The first thing to be aware of is: who creates the thread for the callback?

To summarize, the thread are created externally from crystal, and then callbacks are called concurrently.

Libfuse is a C library + linux kernel module that enable to write user space filesystem. To do so a program, call libfuse providing a struct that provide FUSE a set of callbacks the kernel can call to run the said filesystem. So the callback provided have to mimic open, readir, fstat and so on.

So in my case I am implementing the callback in crystal, and use c-binding to call libfuse and do the binding.

The libfuse C function I call to register the callback, become the main execution and (nearly) never return. The callback are called by thread created by the kernel/libfuse (I don’t know which exactly) when needed to operate the registered filesystem. Two different process accessing the same mount point, will likely use two different thread, and so call the same set of callbacks but in two different threads. There are options to constrain libfuse to use only one thread, which is fine for debugging or prototyping (like I do), but not a target on its own.

The second one is: do you need IO / Channels / Fiber context switch in the callback?

As the goal is to implement the various operation needed for a filesytem, callbacks need to do IO, but do not necessary do use Channels or Fiber themselve.

For filesystem I am considering using sqlite and regular IO for the implementation of the callback. I need also some global hashmap (but this is another story).

The GC expects to be the one that creates them. That is what Thread.new does. The GC can be compiled and configured to accept registering additional threads that were not created by itself, but that is not the default.

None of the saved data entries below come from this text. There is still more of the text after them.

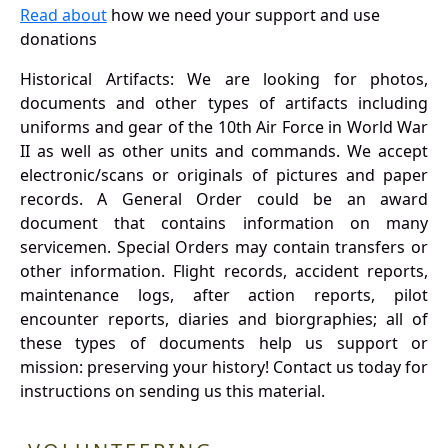
Read about
how we need your support and use
donations
Historical Artifacts: We are looking for photos,
documents and other types of artifacts including
uniforms and gear of the 10th Air Force in World War
II as well as other units and commands. We accept
electronic/scans or originals of pictures and paper
records. A General Order could be an award
document that contains information on many
servicemen. Special Orders may contain transfers or
other information. Flight records, accident reports,
maintenance logs, after action reports, pilot
encounter reports, diaries and biorgraphies; all of
these types of documents help us support or
mission: preserving your history! Contact us today for
instructions on sending us this material.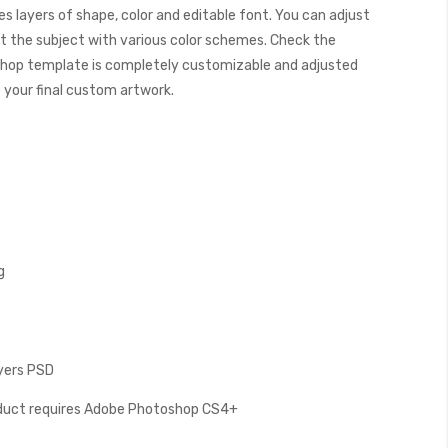
s layers of shape, color and editable font. You can adjust
t the subject with various color schemes. Check the
hop template is completely customizable and adjusted
e your final custom artwork.
g
ayers PSD
oduct requires Adobe Photoshop CS4+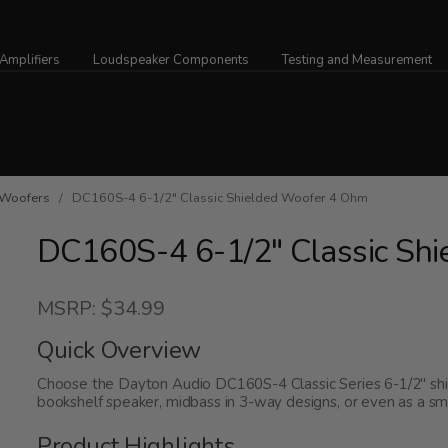
Amplifiers
Loudspeaker Components
Testing and Measurement
Woofers
/ DC160S-4 6-1/2" Classic Shielded Woofer 4 Ohm
DC160S-4 6-1/2" Classic Sh
MSRP: $34.99
Quick Overview
Choose the Dayton Audio DC160S-4 Classic Series 6-1/2" shi
bookshelf speaker, midbass in 3-way designs, or even as a sm
Product Highlights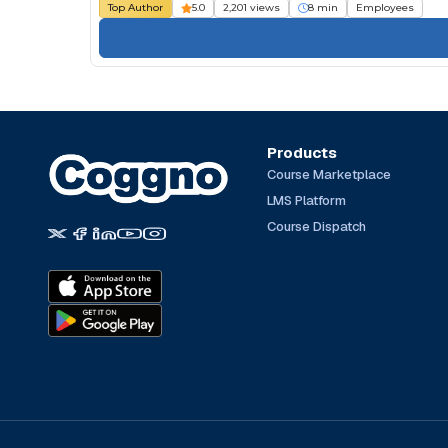
Top Author
5.0
2,201 views
8 min
Employees
Products
Course Marketplace
LMS Platform
Course Dispatch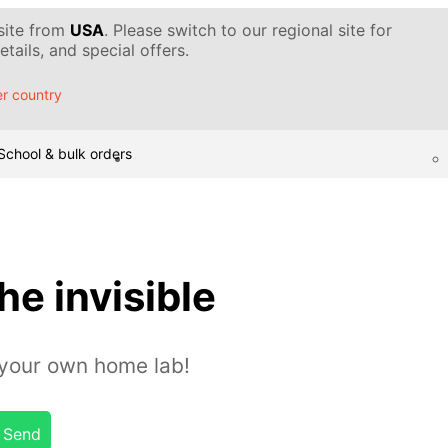
 site from
USA
. Please switch to our regional site for
tails, and special offers.
r country
School & bulk orders
he invisible
n your own home lab!
Send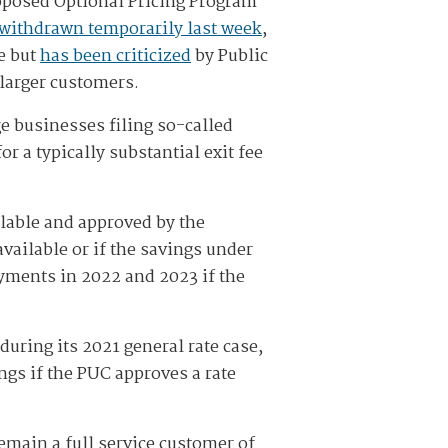
proposed Optional Pricing Program
withdrawn temporarily last week
,
e but
has been criticized
by Public
 larger customers.
ge businesses filing so-called
r a typically substantial exit fee
ailable and approved by the
vailable or if the savings under
ayments in 2022 and 2023 if the
during its 2021 general rate case,
gs if the PUC approves a rate
emain a full service customer of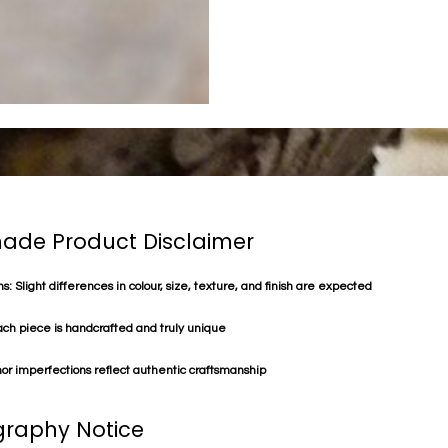
de Product Disclaimer
s: Slight differences in colour, size, texture, and finish are expected
ach piece is handcrafted and truly unique
or imperfections reflect authentic craftsmanship
raphy Notice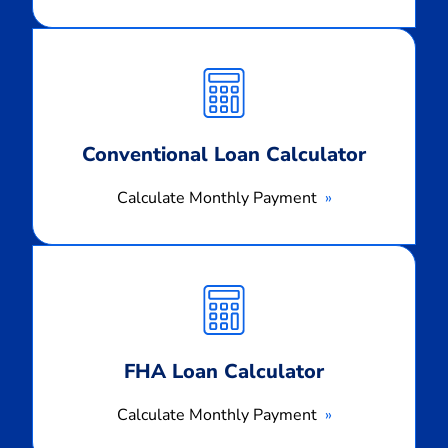
Calculate
Monthly
Payment
Conventional Loan Calculator
Calculate Monthly Payment
Calculate
Monthly
Payment
FHA Loan Calculator
Calculate Monthly Payment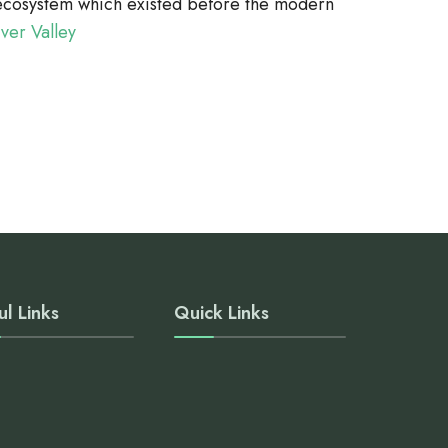
r ecosystem which existed before the modern
iver Valley
ul Links
Quick Links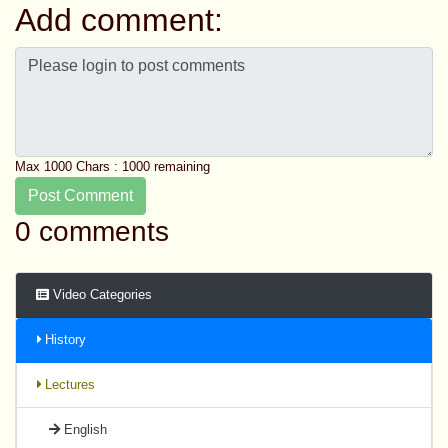
Add comment:
Max 1000 Chars :
1000
remaining
Post Comment
0 comments
Video Categories
History
Lectures
English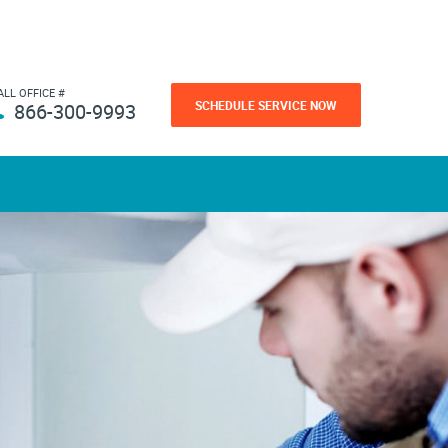
ALL OFFICE #
SCHEDULE SERVICE NOW
866-300-9993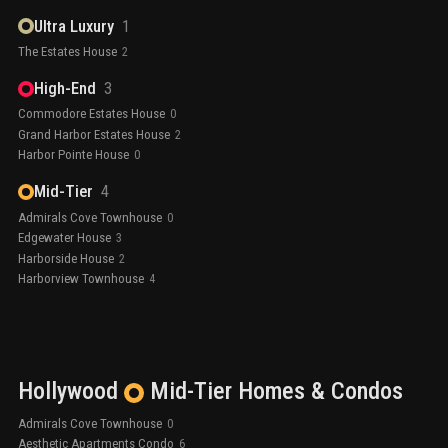
Ultra Luxury
1
The Estates House
2
High-End
3
Commodore Estates House
0
Grand Harbor Estates House
2
Harbor Pointe House
0
Mid-Tier
4
Admirals Cove Townhouse
0
Edgewater House
3
Harborside House
2
Harborview Townhouse
4
Hollywood
Mid-Tier
Homes & Condos
Admirals Cove Townhouse
0
Aesthetic Apartments Condo
6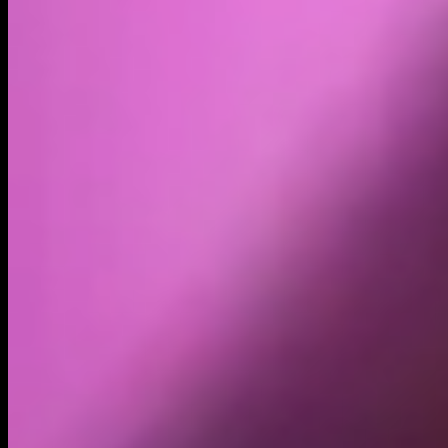
Volume
Past 24h
$52.49K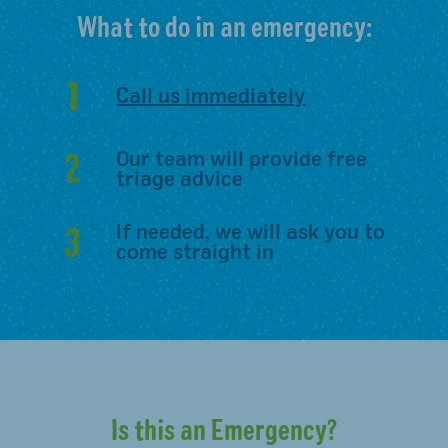
What to do in an emergency:
1
Call us immediately
2
Our team will provide free
triage advice
3
If needed, we will ask you to
come straight in
Is this an Emergency?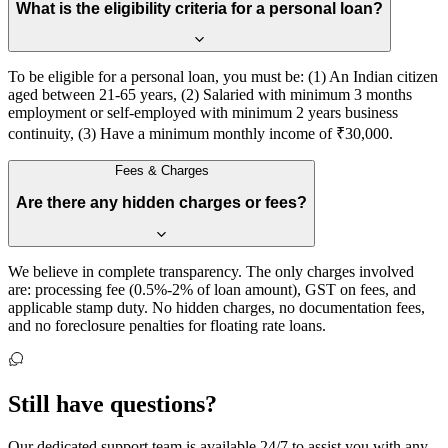
What is the eligibility criteria for a personal loan?
To be eligible for a personal loan, you must be: (1) An Indian citizen
aged between 21-65 years, (2) Salaried with minimum 3 months
employment or self-employed with minimum 2 years business
continuity, (3) Have a minimum monthly income of ₹30,000.
Fees & Charges
Are there any hidden charges or fees?
We believe in complete transparency. The only charges involved
are: processing fee (0.5%-2% of loan amount), GST on fees, and
applicable stamp duty. No hidden charges, no documentation fees,
and no foreclosure penalties for floating rate loans.
Still have
questions?
Our dedicated support team is available 24/7 to assist you with any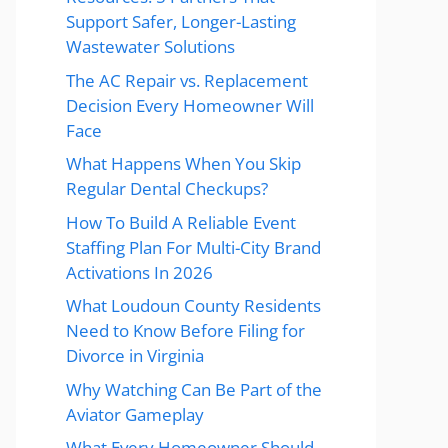
Support Safer, Longer-Lasting
Wastewater Solutions
The AC Repair vs. Replacement
Decision Every Homeowner Will
Face
What Happens When You Skip
Regular Dental Checkups?
How To Build A Reliable Event
Staffing Plan For Multi-City Brand
Activations In 2026
What Loudoun County Residents
Need to Know Before Filing for
Divorce in Virginia
Why Watching Can Be Part of the
Aviator Gameplay
What Every Homeowner Should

The GC will stop all the thread to collect and from there it will travers the structures in the stack and the roots to know what to collect. So if a non-registered thread allocates things in the GC that are not reachable from a registered thread or roots then they will be collected.

That the kind of issue I was seeking when asking this question, so many thanks for sharing this.

Having this in mind, I am currently looking at fuse wrapper for Go and D, wondering what they to do manage that behavior, I am not so sure this is handled properly.

I’m glad you find it useful.

You got it right, doing IO is not the same as doing IO via de Crystal runtime.

Regarding the GC you might need to play with https://github.com/ivmai/bdwgc/blob/ee900ca80085032156573517998c6cbfa1494377/include/gc.h#L1547 or be careful how those objects can be reached. Maybe you can add some structs as roots. I’m not sure what will be better.

If you need to compile the GC you will need this patch for using Crystal MT.

Thanks for these pointers.

I happen to found this gem in the FUSE documentation:

How should threads be started?
Miscellaneous threads should be started from the init() method. Threads started before fuse_main() will exit when the process goes into the background.

fuse_main() being the function I am calling to register the callback.

So about the Crystal GC, does it work the same at the Dlang GC, that is the GC is triggered by a new allocation, and as such use the current crystal running thread to stop the others ?

In which I case I should be fine, provided I am using the patch you mentioned.

Yes. More or less seems the same. The GC will start its own threads though. I’m not sure what hijacking the current thread means in the dlang reference. In bdwgc all “user threads” will be paused before collecting IIRC.